页岩吸附气量是含气性评价和资源潜力预测的关键参数,保靖地区志留系龙马溪组海相页岩热演化程度高,页岩吸附气量尚未查明,成为亟待研究的关键问题。采集研究区BY-1井龙马溪组页岩岩心样品12个,开展了页岩TOC、热成熟度(R_o)、X射线衍射、场发射扫描电镜、低压液氮吸附和高压甲烷等温吸附等分析测试。结果表明,研究区海相页岩有机质丰度高,TOC范围是0.57%~2.16%;热演化程度高,R_o的范围为2.86%~3.76%;矿物组分中石英含量为33.7%~73.9%,斜长石含量为0.7%~16.9%,黏土矿物含量为15.8%~54.4%;页岩中纳米级孔隙发育,以粒间孔和有机质孔为主;低压液氮吸附实验结果展示页岩孔径分布范围宽,以2~50nm的中孔为主;高压等温吸附实验揭示保靖地区龙马溪组页岩的吸附气量较高,为0.82~3.56m3/t,平均为1.93m3/t。保靖地区页岩吸附气量主要受到有机质丰度和中孔、微孔比表面积的控制,龙马溪组页岩有机质处于高成熟阶段,有机质热演化产生大量的微孔和中孔,二者比表面积较大,为页岩气吸附提供了较大的空间,页岩的吸附气量大。

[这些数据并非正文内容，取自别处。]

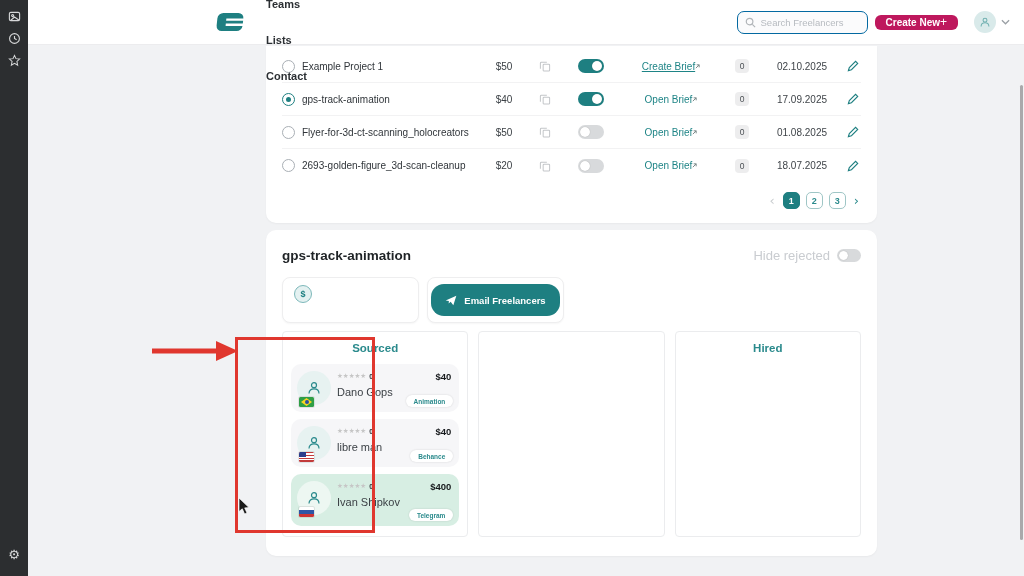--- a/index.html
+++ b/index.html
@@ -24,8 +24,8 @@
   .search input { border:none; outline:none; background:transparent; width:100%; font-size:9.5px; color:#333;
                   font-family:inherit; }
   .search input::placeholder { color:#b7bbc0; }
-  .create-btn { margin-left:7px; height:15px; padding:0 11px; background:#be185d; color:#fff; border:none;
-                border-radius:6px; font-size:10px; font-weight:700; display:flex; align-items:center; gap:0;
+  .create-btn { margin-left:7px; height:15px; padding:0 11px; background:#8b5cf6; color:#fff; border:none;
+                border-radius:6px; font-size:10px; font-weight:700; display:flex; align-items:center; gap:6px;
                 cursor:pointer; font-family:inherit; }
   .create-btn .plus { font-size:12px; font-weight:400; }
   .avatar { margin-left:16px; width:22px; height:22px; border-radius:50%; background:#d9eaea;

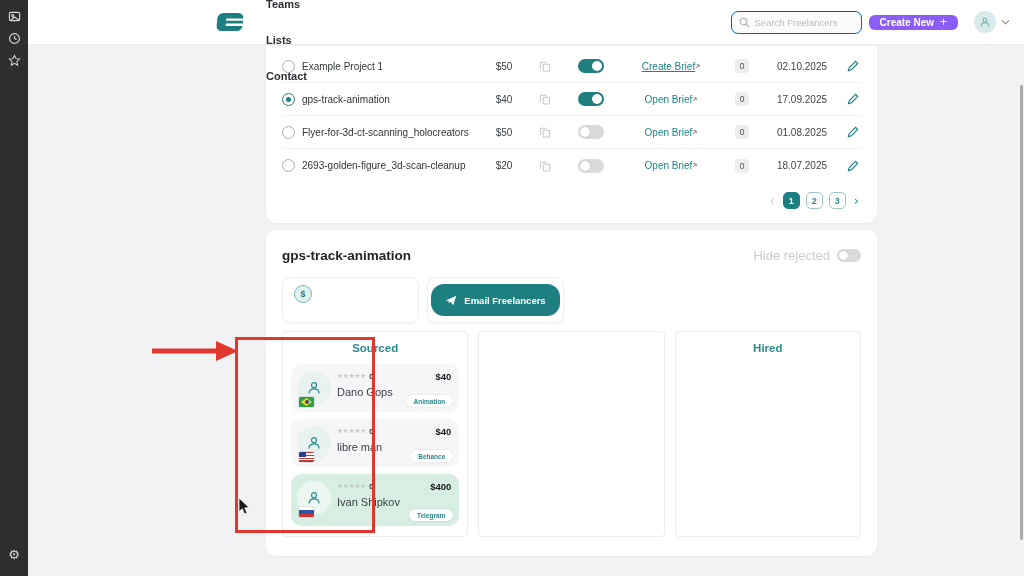--- a/index.html
+++ b/index.html
@@ -78,7 +78,7 @@
   .detail-head { display:flex; align-items:center; justify-content:space-between; }
   .detail-title { font-size:13.5px; font-weight:700; color:#1f2326; }
   .hide-rejected { display:flex; align-items:center; gap:7px; }
-  .hide-rejected span.lbl { font-size:13px; color:#c9ccd0; }
+  .hide-rejected span.lbl { font-size:10px; color:#c9ccd0; }
 
   .info-row { display:flex; gap:8px; margin-top:14px; }
   .info-card { width:137px; height:46px; border:1px solid #eeeeef; border-radius:8px; background:#fff;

Gas adsorption capacity of shale is a key parameter of gas potential evaluation and resource potential prediction. The marine shale of Silurian Longrnaxi Formation in the Baojing area is high in thermal evolution degree, and its gas adsorption capacity is unclear and will be a focus to be figured out. In this paper, 12 core samples of Longmaxi Formation shale in Well BY-1 in the study area were collected and tested in terms of total organic carbon （TOC）, thermal maturity （Ro）, X-ray diffraction, field emission scanning electron microscopy （FE- SEM）, low-pressure liquid nitrogen adsorption and high-pressure isothermal methane adsorption. The results show that the marine shale in the study area is high in organic abundance and thermal maturity with TOC and Ro in the range of 0.57%-2.16% and 2.86%-3.76%, respectively. The mineral composition includes quartz （33.7%-73.9%）, plagioclase （0.7%-16.9%）, and clay mineral （15.8%-54.4%）. Nano-scale pores are developed in shale dominantly in the forms of intergranular pore and organic pore. According to the low-pressure liquid nitrogen adsorption test, the pore diameter of shale is in a large range and mesopores （2-50 nm） are dominant. The high-pressure isothermal methane adsorption test revels that the gas adsorption capacity of Longmaxi Formation shale in the Baojing area is high - 0.82-3.56 m^3/t, averaging 1.93 m^3/t. The gas adsorption capacity is mainly controlled by the organic abundance and the specific areas of mesopores and micropores. The organic matter in the Longmaxi Formation shale is of high maturity. With the thermal evolution of organic matter, abundant micropores and mesopores are generated and their specific area is large, providing large space for shale gas adsorption, resulting in high gas adsorption capacity of shale.